_Work order A_: Count the lines in the records that contain the string "minimum". Give only the number.
### Excerpted text ###
In one study, participants focused their attention on a cross at the center of a computer screen.  Above, below, left, and right of the cross sequences of shapes were shown. Each shape appeared for ¾ of a second with a delay between shapes. At three of the locations the sequence of shapes was random. There was no way to predict which shape would next at that location. 

At the fourth location, the sequence was predictable. For this group, there were 9 shapes overall, and they were divided into three groups of three-shape triplets. The shapes in a triplet always appeared in the same order in that sequence of shapes. 

Now, how could you tell whether people are paying more attention to the predictable sequence than to the random sequences?

Every once in a while, the stream of shapes on the screen was interrupted by a test. On the test trials, three of the locations had a letter L that was facing to the left or the right. The fourth location had a sideways letter T that was facing either to the left or the right. Participants had to find the letter T and then press a button to say whether it was facing to the right or to the left.

On these test trials, people were faster to respond when the T appeared in the same location on the screen as the predictable sequence than when it appeared in the location of one of the random sequences. This result suggests that people were shifting their attention toward the predictable sequence, and so when a test trial came, they found the T more easily when it also appeared in the same location as the predictable sequence.
###
_Work order B_:
Answer these questions using the text above about the attention study:
(i) How long did each shape appear on the screen?
(ii) How many shapes were there overall at the location with the predictable sequence?
(iii) On the test trials, what letter appeared at three of the four locations?
### Supplied information ###
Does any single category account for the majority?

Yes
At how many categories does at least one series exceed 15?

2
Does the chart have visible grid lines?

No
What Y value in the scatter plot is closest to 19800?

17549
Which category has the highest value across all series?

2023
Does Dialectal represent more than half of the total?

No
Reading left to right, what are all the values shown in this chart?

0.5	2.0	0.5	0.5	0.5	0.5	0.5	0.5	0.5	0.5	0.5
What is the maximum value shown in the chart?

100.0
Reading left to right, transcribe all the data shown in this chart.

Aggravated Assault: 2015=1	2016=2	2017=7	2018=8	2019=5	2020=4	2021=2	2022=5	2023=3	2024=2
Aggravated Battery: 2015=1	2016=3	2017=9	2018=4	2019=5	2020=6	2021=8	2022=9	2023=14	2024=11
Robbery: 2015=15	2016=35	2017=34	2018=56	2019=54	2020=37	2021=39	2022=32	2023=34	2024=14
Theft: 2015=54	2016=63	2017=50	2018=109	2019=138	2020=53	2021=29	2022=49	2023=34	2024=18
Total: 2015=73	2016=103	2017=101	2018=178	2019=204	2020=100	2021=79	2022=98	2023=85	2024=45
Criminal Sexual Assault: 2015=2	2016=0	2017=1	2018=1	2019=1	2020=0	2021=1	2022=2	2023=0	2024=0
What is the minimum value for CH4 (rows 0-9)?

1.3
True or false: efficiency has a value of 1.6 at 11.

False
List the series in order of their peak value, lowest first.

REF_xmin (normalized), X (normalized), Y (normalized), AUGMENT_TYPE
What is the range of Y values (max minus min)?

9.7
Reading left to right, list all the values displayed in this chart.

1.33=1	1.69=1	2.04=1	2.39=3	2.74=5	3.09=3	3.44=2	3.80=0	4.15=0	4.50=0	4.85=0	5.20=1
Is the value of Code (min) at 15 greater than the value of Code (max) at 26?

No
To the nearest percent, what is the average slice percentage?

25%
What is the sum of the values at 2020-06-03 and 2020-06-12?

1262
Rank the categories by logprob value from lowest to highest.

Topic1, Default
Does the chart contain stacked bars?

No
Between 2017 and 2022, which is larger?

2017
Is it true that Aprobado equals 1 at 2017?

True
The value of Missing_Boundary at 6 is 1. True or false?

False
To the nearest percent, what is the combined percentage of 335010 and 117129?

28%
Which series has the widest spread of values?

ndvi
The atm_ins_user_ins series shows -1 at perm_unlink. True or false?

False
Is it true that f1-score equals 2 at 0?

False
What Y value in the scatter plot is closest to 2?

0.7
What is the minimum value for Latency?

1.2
###
_Written solution A_: 2

_Written solution B_:
(i) ¾ of a second
(ii) 9
(iii) L